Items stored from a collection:
+ + +
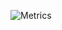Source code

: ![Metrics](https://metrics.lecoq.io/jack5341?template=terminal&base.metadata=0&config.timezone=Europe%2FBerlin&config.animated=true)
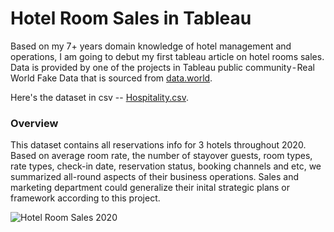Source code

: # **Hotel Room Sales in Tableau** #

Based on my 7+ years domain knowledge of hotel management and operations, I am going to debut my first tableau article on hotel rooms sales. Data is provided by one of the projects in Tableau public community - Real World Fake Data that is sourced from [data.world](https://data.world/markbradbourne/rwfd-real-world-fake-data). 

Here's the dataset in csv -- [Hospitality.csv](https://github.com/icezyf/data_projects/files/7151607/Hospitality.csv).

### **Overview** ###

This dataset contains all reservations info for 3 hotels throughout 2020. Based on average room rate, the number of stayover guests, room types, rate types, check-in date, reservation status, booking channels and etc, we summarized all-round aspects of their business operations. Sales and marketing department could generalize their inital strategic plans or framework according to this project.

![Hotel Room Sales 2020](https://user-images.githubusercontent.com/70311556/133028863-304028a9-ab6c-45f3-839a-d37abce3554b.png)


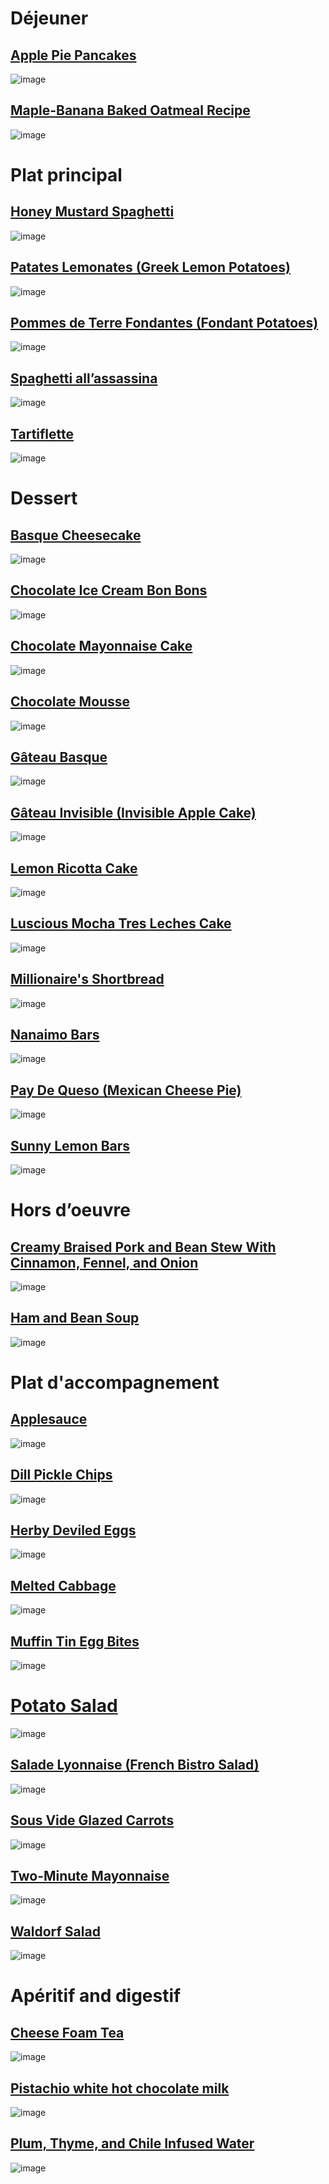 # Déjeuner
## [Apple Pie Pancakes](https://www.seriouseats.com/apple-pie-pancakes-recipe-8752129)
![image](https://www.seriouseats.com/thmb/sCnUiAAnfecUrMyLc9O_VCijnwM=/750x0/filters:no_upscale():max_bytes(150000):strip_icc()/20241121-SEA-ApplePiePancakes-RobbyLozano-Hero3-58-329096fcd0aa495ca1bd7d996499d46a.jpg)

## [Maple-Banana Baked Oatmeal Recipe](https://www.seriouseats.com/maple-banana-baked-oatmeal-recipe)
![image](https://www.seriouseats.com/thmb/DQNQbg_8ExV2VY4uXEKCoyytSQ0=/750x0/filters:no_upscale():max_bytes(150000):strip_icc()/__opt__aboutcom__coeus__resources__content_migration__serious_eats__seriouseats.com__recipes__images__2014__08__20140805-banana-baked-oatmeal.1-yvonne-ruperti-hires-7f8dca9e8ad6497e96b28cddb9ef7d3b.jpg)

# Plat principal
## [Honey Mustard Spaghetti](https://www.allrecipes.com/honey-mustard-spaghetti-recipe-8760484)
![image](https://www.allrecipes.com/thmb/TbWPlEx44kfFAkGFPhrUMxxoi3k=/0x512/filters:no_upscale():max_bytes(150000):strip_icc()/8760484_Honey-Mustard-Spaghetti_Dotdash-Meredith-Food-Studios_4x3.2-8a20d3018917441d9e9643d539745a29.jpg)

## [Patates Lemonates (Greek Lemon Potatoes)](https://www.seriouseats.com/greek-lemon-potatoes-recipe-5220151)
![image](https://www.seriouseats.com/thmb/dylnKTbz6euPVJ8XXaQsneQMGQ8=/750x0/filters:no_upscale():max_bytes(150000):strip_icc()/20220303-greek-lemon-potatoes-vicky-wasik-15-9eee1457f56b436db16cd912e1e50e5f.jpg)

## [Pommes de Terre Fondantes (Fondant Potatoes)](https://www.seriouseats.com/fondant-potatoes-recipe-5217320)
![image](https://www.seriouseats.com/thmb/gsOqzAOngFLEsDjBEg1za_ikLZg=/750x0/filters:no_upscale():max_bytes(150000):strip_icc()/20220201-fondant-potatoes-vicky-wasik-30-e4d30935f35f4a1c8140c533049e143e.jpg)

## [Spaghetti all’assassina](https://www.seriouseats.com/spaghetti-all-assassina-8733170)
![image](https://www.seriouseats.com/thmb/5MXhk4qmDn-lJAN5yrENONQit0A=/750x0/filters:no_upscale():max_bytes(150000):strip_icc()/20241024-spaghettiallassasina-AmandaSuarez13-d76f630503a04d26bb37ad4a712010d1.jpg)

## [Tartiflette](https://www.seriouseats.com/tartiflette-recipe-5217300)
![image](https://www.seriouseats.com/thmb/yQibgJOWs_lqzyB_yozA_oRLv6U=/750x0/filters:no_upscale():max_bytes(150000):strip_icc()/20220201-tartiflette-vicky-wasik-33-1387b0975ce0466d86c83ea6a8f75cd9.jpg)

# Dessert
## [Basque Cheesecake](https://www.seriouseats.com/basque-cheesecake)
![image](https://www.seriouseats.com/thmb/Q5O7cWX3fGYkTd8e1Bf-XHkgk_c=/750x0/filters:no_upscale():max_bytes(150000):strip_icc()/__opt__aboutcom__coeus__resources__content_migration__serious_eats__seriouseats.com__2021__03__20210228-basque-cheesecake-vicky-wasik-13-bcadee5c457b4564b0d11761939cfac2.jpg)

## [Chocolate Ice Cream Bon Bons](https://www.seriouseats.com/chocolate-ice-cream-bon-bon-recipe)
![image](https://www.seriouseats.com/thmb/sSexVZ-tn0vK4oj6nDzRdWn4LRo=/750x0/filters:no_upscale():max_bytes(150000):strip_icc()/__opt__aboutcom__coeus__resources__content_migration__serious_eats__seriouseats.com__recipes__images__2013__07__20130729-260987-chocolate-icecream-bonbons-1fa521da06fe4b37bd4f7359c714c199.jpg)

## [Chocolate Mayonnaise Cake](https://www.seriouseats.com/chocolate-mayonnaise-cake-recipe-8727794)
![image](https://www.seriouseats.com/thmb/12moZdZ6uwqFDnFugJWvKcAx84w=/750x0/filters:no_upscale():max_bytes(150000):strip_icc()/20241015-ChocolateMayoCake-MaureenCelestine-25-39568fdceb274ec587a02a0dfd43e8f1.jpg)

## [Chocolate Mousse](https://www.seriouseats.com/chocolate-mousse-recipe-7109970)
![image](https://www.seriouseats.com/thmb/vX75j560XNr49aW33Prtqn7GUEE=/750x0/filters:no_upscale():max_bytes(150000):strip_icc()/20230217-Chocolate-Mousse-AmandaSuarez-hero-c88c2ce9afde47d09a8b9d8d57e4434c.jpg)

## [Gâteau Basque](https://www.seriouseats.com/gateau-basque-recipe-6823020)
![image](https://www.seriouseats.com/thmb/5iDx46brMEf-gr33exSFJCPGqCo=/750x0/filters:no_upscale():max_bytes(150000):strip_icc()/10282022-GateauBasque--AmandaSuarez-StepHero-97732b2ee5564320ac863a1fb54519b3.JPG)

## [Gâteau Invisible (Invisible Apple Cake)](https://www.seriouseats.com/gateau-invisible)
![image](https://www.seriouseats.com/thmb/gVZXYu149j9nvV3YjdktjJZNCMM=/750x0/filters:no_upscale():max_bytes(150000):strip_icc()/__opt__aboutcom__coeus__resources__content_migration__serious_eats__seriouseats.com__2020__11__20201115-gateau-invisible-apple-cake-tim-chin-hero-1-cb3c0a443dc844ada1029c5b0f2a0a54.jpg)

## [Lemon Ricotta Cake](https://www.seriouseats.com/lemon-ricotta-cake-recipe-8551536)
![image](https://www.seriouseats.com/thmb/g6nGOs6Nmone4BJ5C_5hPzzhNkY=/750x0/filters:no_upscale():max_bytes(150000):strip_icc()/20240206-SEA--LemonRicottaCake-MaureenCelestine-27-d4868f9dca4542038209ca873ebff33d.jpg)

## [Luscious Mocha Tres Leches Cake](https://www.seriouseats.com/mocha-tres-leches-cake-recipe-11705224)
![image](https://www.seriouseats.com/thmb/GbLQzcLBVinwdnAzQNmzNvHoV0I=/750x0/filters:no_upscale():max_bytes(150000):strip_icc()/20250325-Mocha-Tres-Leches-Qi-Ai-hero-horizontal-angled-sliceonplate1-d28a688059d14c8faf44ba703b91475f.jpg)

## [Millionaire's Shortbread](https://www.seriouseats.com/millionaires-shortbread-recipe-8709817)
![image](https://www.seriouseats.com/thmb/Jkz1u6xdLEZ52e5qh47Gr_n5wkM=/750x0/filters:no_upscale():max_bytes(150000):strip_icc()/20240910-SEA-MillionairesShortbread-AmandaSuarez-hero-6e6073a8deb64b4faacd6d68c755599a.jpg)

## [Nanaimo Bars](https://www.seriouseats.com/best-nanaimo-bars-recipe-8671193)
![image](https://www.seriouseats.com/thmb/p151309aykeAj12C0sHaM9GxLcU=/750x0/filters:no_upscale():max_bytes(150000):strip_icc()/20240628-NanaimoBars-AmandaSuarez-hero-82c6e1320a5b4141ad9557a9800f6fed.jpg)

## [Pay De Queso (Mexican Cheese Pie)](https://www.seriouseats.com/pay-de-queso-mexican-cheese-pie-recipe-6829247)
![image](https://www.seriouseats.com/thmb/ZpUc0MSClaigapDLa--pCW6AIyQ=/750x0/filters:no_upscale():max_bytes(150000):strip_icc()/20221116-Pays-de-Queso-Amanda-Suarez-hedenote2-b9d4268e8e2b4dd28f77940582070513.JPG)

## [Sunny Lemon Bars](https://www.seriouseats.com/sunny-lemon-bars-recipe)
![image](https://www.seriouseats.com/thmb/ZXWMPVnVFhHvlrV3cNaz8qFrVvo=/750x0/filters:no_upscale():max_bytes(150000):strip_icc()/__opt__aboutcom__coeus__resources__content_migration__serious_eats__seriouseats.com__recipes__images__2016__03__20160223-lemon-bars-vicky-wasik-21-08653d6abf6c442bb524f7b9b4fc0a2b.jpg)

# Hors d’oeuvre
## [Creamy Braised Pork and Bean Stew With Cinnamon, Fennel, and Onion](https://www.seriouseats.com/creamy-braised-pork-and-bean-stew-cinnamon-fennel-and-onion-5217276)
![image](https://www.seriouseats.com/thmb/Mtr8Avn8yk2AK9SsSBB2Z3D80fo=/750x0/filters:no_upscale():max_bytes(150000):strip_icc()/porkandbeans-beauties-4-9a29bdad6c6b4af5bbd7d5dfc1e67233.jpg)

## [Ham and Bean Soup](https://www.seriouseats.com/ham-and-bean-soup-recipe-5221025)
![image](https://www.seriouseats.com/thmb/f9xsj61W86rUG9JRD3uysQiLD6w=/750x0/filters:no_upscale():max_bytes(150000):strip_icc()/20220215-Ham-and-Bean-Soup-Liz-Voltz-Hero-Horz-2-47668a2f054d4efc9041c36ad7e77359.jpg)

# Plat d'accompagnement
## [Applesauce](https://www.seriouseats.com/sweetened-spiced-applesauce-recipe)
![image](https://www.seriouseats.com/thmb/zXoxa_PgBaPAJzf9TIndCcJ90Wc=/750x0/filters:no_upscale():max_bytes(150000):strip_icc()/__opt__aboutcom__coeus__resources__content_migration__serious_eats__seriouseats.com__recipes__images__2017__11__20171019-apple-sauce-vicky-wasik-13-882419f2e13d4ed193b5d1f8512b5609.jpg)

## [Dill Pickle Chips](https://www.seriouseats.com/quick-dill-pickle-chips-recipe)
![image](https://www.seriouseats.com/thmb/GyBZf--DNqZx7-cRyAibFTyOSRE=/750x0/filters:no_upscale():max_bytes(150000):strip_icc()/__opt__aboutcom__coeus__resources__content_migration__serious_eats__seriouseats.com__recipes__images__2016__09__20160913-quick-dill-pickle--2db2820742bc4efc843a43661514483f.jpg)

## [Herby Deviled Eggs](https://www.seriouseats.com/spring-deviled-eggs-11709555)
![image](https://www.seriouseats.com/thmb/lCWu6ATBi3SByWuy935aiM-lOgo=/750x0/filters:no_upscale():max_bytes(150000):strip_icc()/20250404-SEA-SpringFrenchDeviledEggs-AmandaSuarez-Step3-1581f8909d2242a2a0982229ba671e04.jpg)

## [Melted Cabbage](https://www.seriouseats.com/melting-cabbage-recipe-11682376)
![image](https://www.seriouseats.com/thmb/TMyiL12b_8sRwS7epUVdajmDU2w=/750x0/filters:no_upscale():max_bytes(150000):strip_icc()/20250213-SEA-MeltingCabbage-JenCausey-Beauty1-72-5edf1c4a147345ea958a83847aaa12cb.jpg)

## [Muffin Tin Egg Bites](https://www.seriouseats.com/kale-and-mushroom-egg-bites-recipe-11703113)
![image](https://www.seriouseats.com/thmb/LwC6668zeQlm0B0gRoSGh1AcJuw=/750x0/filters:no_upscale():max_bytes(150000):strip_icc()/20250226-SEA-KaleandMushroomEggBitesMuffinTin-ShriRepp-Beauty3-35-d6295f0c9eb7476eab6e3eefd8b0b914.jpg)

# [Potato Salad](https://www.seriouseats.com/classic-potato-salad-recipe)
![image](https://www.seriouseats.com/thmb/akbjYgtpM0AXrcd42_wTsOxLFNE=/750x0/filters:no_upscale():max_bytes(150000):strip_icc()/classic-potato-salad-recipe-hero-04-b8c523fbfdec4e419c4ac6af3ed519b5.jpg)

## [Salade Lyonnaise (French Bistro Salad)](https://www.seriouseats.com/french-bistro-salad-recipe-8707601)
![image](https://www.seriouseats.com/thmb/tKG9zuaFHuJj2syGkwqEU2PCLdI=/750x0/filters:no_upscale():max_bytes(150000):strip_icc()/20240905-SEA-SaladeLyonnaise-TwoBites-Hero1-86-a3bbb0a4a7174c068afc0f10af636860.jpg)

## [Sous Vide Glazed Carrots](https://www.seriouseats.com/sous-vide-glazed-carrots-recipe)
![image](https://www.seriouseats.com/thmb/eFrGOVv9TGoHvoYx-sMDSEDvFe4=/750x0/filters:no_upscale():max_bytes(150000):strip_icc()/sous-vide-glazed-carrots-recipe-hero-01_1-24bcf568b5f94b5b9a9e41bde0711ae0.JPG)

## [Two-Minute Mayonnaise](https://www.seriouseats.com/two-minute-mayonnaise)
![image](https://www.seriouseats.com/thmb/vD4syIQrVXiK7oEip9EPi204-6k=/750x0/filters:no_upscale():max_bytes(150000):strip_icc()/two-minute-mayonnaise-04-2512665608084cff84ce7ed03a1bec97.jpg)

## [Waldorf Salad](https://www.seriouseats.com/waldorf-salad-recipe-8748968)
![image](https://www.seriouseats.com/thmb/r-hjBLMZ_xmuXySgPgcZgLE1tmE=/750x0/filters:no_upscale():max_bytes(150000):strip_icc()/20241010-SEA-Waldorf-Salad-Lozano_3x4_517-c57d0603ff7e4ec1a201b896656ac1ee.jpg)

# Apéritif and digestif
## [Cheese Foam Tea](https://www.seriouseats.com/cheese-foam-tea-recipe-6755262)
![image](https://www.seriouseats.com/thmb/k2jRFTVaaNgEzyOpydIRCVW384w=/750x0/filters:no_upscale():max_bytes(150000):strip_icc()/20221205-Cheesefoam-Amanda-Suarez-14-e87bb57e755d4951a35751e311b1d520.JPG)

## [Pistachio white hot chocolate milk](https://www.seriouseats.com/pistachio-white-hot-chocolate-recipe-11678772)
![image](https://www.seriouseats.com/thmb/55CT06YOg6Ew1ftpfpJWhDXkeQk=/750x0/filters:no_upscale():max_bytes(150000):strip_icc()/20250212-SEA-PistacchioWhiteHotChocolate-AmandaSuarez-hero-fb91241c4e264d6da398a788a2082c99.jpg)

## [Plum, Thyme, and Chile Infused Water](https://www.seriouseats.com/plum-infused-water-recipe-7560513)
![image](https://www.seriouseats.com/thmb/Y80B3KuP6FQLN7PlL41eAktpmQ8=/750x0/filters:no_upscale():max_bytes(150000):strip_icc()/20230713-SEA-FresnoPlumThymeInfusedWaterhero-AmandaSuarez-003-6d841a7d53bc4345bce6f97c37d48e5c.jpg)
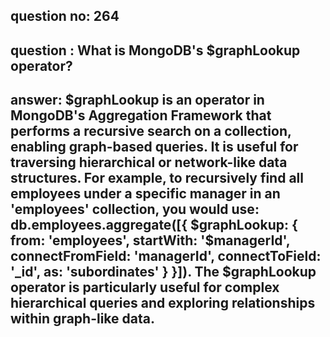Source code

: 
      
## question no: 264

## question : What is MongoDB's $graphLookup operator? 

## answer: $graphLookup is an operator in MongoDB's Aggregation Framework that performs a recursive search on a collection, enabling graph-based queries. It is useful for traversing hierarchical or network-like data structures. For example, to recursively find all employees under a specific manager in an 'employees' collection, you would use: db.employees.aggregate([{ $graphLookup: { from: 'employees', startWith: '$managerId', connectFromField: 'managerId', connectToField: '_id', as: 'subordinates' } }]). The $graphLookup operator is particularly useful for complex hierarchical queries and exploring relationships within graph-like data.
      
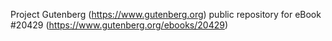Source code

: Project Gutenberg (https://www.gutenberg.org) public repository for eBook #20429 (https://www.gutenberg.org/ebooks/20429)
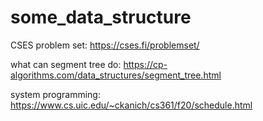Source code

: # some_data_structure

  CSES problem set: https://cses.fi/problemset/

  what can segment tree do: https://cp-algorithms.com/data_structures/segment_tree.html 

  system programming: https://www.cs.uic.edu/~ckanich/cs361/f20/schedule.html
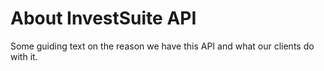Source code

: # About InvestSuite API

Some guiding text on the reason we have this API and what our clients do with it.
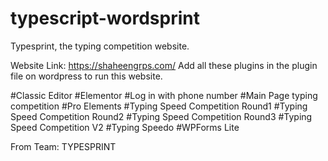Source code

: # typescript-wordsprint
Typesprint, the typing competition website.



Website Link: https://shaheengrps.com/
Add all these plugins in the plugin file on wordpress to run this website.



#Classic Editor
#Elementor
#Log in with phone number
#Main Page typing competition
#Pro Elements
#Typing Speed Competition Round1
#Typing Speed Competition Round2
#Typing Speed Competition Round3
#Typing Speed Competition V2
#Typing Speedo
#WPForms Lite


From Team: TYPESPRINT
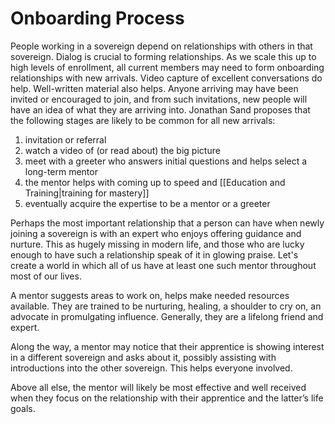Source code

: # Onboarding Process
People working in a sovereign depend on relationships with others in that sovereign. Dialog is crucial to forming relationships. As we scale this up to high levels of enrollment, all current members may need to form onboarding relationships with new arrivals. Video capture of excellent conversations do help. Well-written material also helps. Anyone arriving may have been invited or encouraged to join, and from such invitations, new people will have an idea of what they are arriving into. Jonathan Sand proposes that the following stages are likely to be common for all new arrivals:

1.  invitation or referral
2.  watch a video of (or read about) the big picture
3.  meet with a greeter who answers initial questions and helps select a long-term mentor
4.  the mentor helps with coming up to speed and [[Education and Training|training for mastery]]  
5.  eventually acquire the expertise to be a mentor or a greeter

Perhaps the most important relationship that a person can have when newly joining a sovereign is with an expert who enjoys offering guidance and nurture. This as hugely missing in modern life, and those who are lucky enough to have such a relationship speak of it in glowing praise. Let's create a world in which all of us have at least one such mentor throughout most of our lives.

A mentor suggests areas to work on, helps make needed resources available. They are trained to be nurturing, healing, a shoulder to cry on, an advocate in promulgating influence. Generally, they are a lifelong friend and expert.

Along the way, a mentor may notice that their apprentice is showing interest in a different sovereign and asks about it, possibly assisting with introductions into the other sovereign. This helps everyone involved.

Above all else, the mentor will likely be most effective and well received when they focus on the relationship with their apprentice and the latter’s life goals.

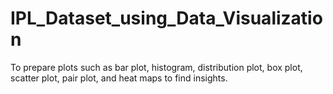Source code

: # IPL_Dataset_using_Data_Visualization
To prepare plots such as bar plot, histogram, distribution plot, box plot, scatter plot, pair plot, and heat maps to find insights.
+ + +
== Work instruction ==
Write out the stretch of the listing from the line containing "Perhaps the most" through the end of the listing. Leave the pictures out of your answer.

== Exercise output ==
Perhaps the most important relationship that a person can have when newly joining a sovereign is with an expert who enjoys offering guidance and nurture. This as hugely missing in modern life, and those who are lucky enough to have such a relationship speak of it in glowing praise. Let's create a world in which all of us have at least one such mentor throughout most of our lives.

A mentor suggests areas to work on, helps make needed resources available. They are trained to be nurturing, healing, a shoulder to cry on, an advocate in promulgating influence. Generally, they are a lifelong friend and expert.

Along the way, a mentor may notice that their apprentice is showing interest in a different sovereign and asks about it, possibly assisting with introductions into the other sovereign. This helps everyone involved.

Above all else, the mentor will likely be most effective and well received when they focus on the relationship with their apprentice and the latter’s life goals.

Source code

: # IPL_Dataset_using_Data_Visualization
To prepare plots such as bar plot, histogram, distribution plot, box plot, scatter plot, pair plot, and heat maps to find insights.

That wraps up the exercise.